▶ **PROBLEM STATEMENT**: Reproduce the entire listing below word for word, omitting every picture placeholder.

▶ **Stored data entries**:
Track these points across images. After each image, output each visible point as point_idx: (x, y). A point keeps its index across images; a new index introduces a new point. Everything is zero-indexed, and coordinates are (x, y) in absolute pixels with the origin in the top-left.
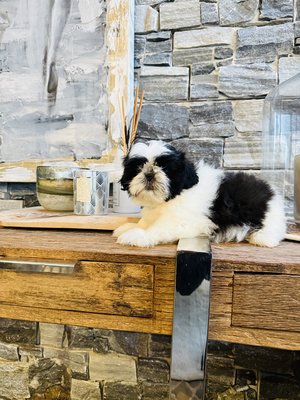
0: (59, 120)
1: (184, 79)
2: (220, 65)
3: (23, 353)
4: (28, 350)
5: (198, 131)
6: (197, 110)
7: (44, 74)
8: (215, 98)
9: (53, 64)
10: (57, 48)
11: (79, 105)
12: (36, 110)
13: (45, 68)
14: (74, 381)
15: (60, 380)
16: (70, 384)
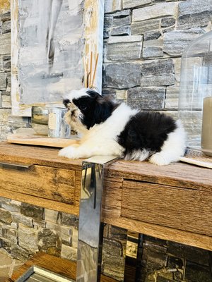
0: (55, 76)
1: (138, 44)
2: (165, 32)
3: (35, 224)
4: (38, 222)
5: (147, 82)
6: (147, 67)
7: (47, 46)
8: (160, 57)
9: (52, 40)
10: (54, 28)
11: (67, 66)
12: (42, 70)
13: (47, 42)
14: (63, 246)
15: (55, 243)
16: (60, 247)
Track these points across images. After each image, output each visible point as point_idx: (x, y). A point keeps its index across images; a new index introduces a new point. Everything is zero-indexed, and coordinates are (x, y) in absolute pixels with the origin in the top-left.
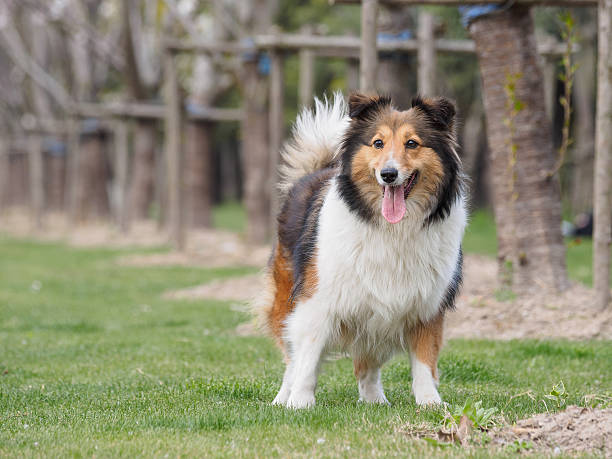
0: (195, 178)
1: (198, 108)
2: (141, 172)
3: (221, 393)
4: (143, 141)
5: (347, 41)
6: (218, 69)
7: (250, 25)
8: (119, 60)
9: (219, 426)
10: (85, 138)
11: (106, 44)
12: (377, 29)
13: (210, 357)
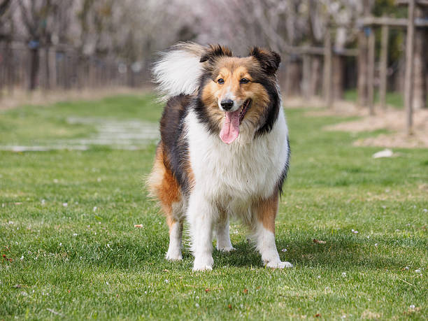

▶ **TASK ANSWER**:
Track these points across images. After each image, output each visible point as point_idx: (x, y). A point keeps its index across images; a new index introduces a new point. Everything is zero-indexed, and coordinates are (x, y) in absolute pixels with the origin in the top-left.
0: (59, 120)
1: (184, 79)
2: (220, 65)
3: (23, 353)
4: (28, 350)
5: (198, 131)
6: (197, 110)
7: (44, 74)
8: (215, 98)
9: (53, 64)
10: (57, 48)
11: (79, 105)
12: (36, 110)
13: (45, 68)
14: (74, 381)
15: (60, 380)
16: (70, 384)
0: (55, 76)
1: (138, 44)
2: (165, 32)
3: (35, 224)
4: (38, 222)
5: (147, 82)
6: (147, 67)
7: (47, 46)
8: (160, 57)
9: (52, 40)
10: (54, 28)
11: (67, 66)
12: (42, 70)
13: (47, 42)
14: (63, 246)
15: (55, 243)
16: (60, 247)
Track these points across images. After each image, output each visible point as point_idx: (x, y). A point keeps its index across images; a new index introduces a new point. Everything is zero-indexed, and coordinates are (x, y) in absolute pixels with the origin in the top-left.
0: (195, 178)
1: (198, 108)
2: (141, 172)
3: (221, 393)
4: (143, 141)
5: (347, 41)
6: (218, 69)
7: (250, 25)
8: (119, 60)
9: (219, 426)
10: (85, 138)
11: (106, 44)
12: (377, 29)
13: (210, 357)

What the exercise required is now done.